■ **Collected material**:
* * * *

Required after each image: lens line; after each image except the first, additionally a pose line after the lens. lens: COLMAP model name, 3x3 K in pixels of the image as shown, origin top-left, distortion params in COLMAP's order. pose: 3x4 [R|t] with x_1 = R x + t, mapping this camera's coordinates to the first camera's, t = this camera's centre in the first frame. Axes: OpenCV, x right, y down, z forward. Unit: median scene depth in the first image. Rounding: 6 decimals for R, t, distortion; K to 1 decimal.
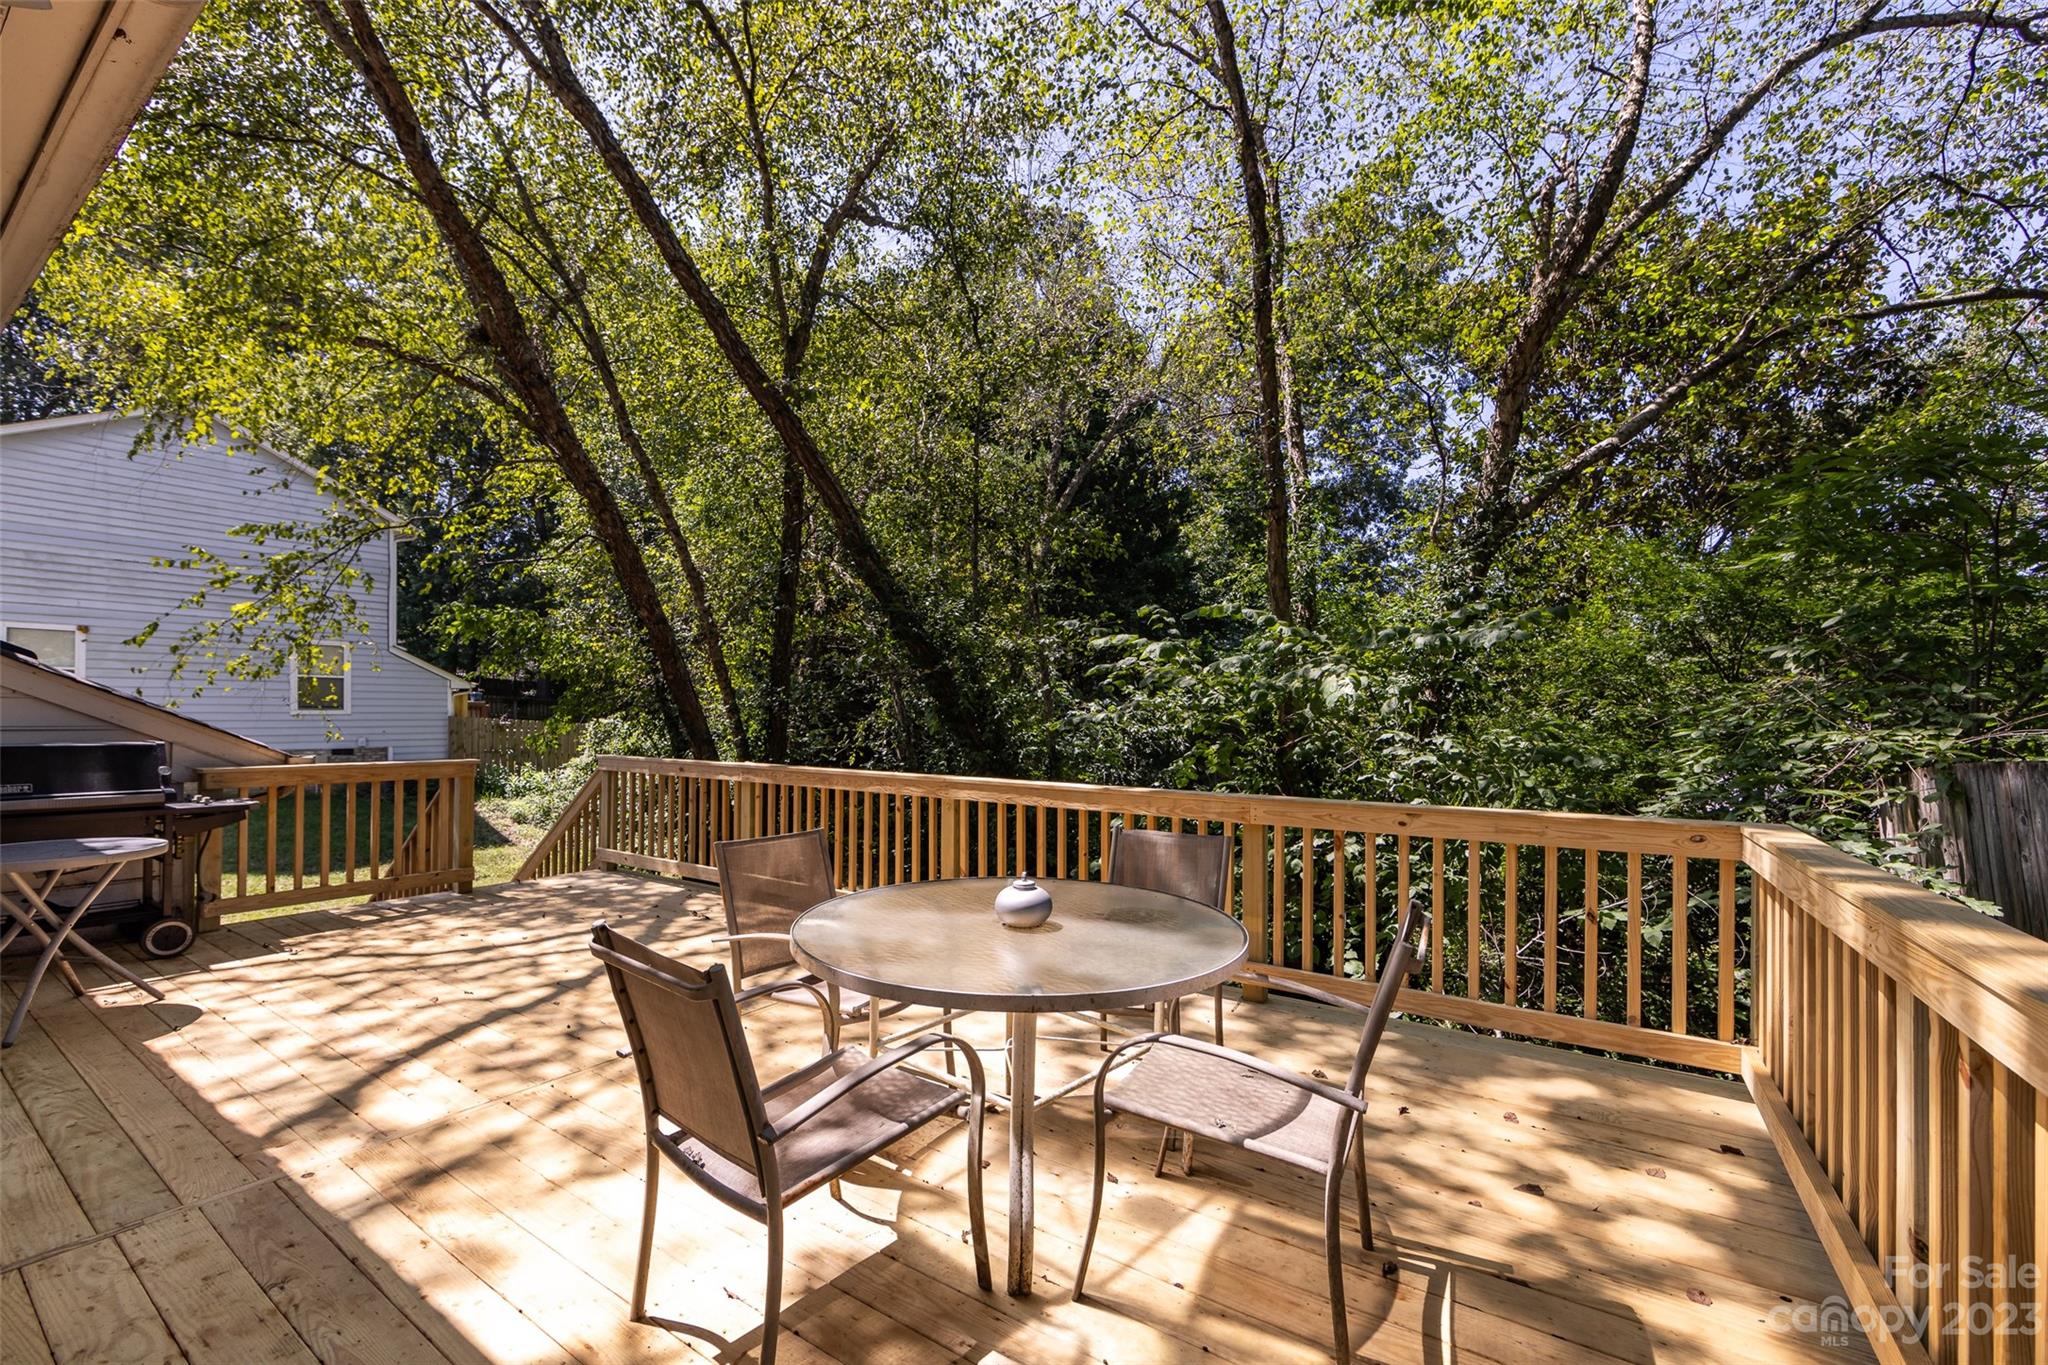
lens RADIAL K [[813.1, 0, 1024.2], [0, 813.1, 713.9], [0, 0, 1]] dist [-0.002807, -0.000444]
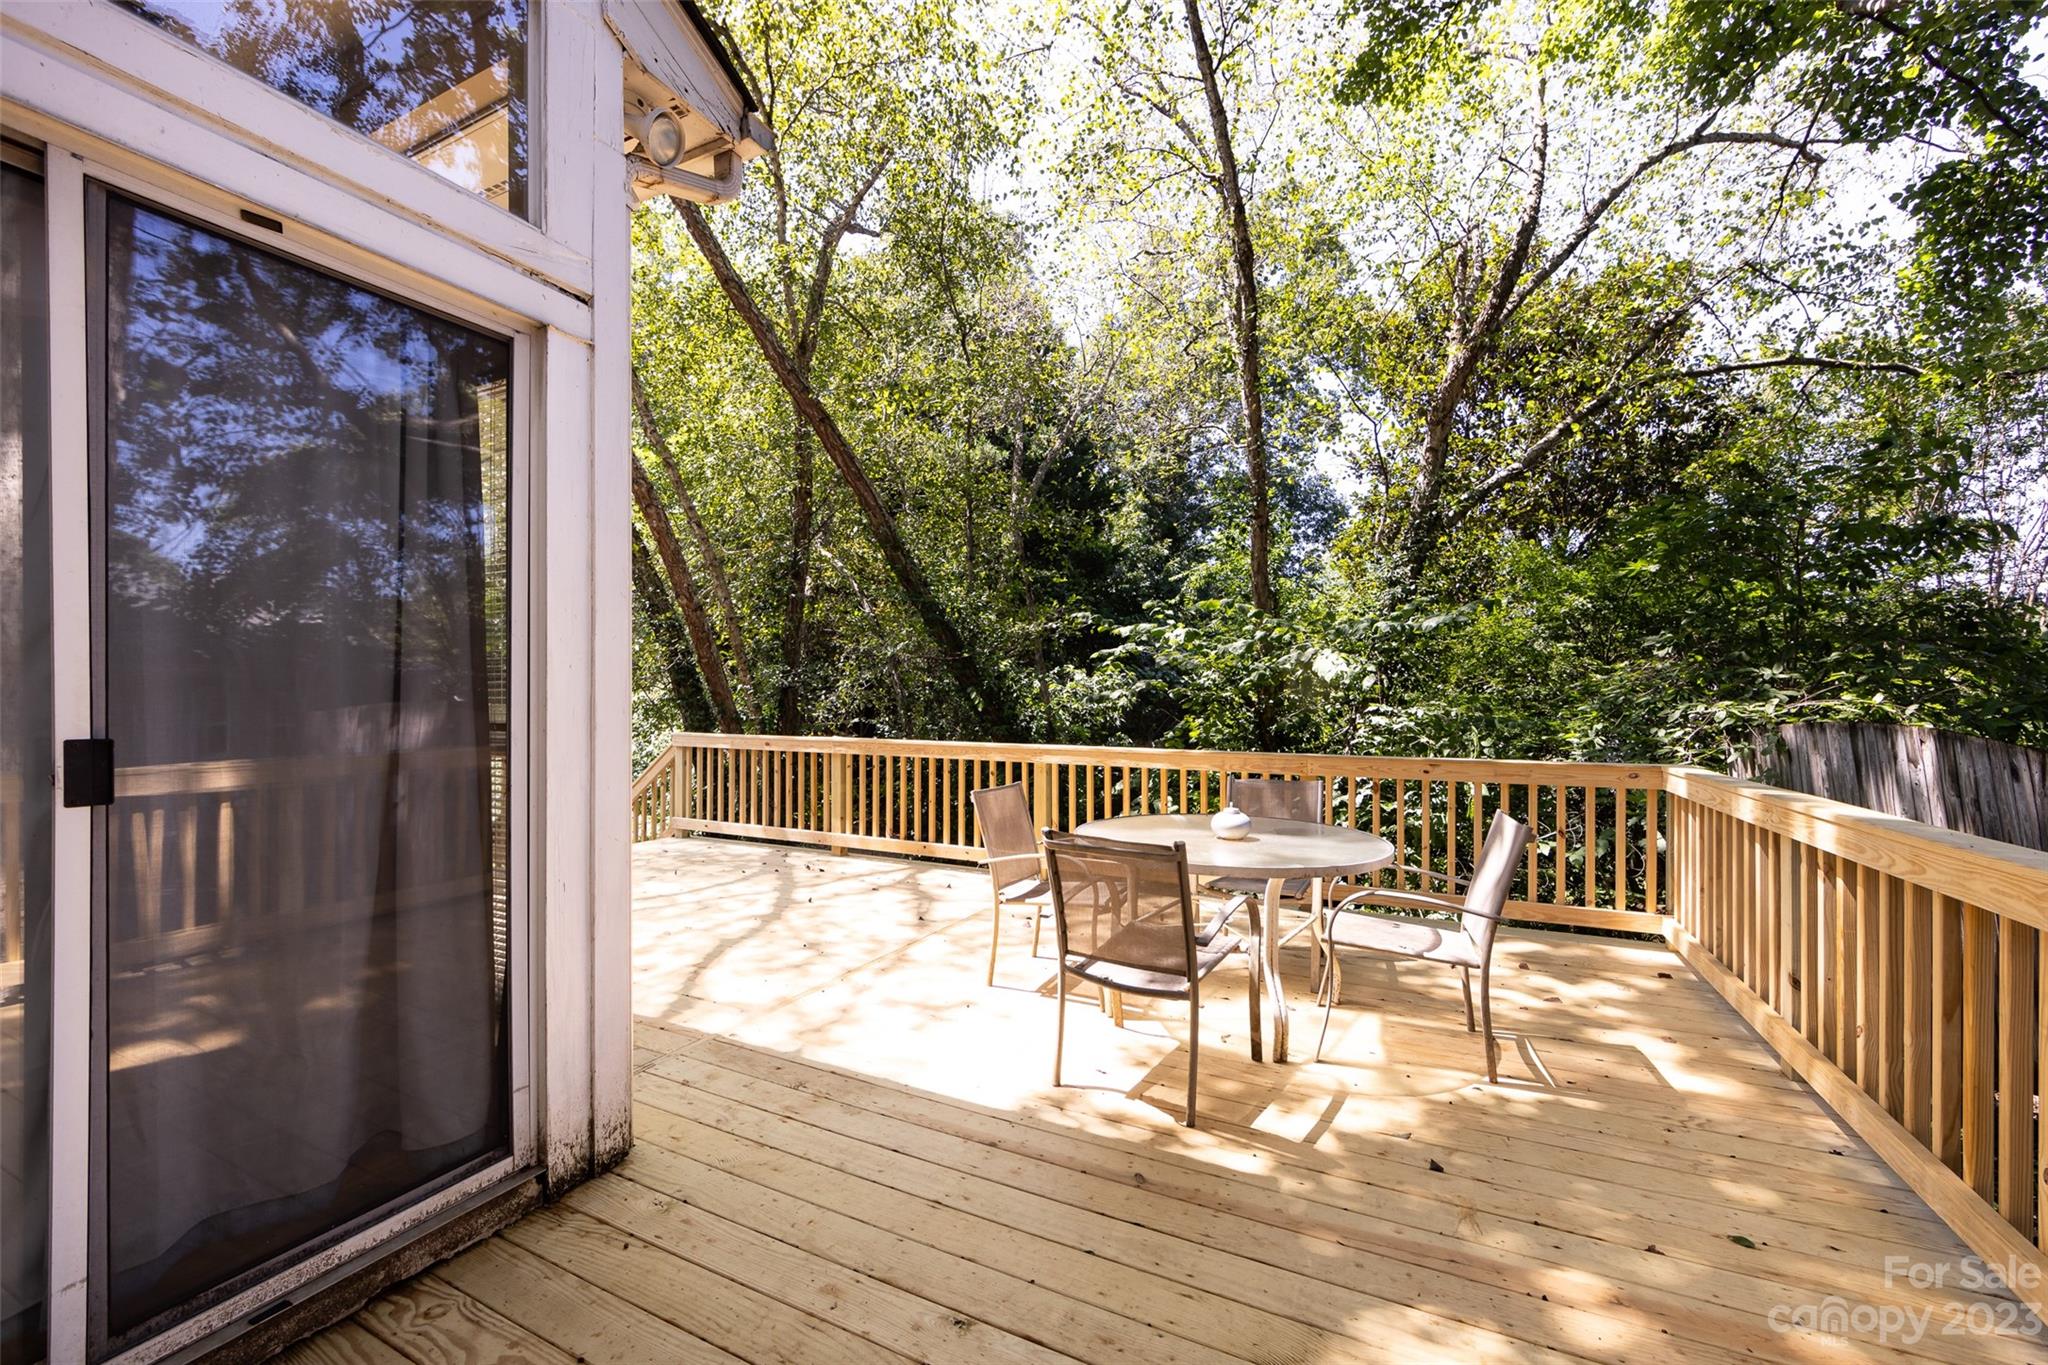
lens RADIAL K [[813.1, 0, 1027.6], [0, 813.1, 690.2], [0, 0, 1]] dist [-0.002807, -0.000444]
pose [[0.992043, -0.003950, 0.125838, -0.260705], [0.004679, 0.999974, -0.005503, 0.002205], [-0.125813, 0.006048, 0.992036, -0.188289]]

* * * *

■ **Directions for this task**: Give the lines above as a two-column CSV with the header row text,answer, and one row for each line that calls for output: its wording under text and its complete answer under answer. Put each field in double quotes with line breaks replaced by spaces, and leave the pictures out of the answer field.

■ **Task result**:
text,answer
"Required after each image: lens line; after each image except the first, additionally a pose line after the lens. lens: COLMAP model name, 3x3 K in pixels of the image as shown, origin top-left, distortion params in COLMAP's order. pose: 3x4 [R|t] with x_1 = R x + t, mapping this camera's coordinates to the first camera's, t = this camera's centre in the first frame. Axes: OpenCV, x right, y down, z forward. Unit: median scene depth in the first image. Rounding: 6 decimals for R, t, distortion; K to 1 decimal.","lens RADIAL K [[813.1, 0, 1024.2], [0, 813.1, 713.9], [0, 0, 1]] dist [-0.002807, -0.000444] lens RADIAL K [[813.1, 0, 1027.6], [0, 813.1, 690.2], [0, 0, 1]] dist [-0.002807, -0.000444] pose [[0.992043, -0.003950, 0.125838, -0.260705], [0.004679, 0.999974, -0.005503, 0.002205], [-0.125813, 0.006048, 0.992036, -0.188289]]"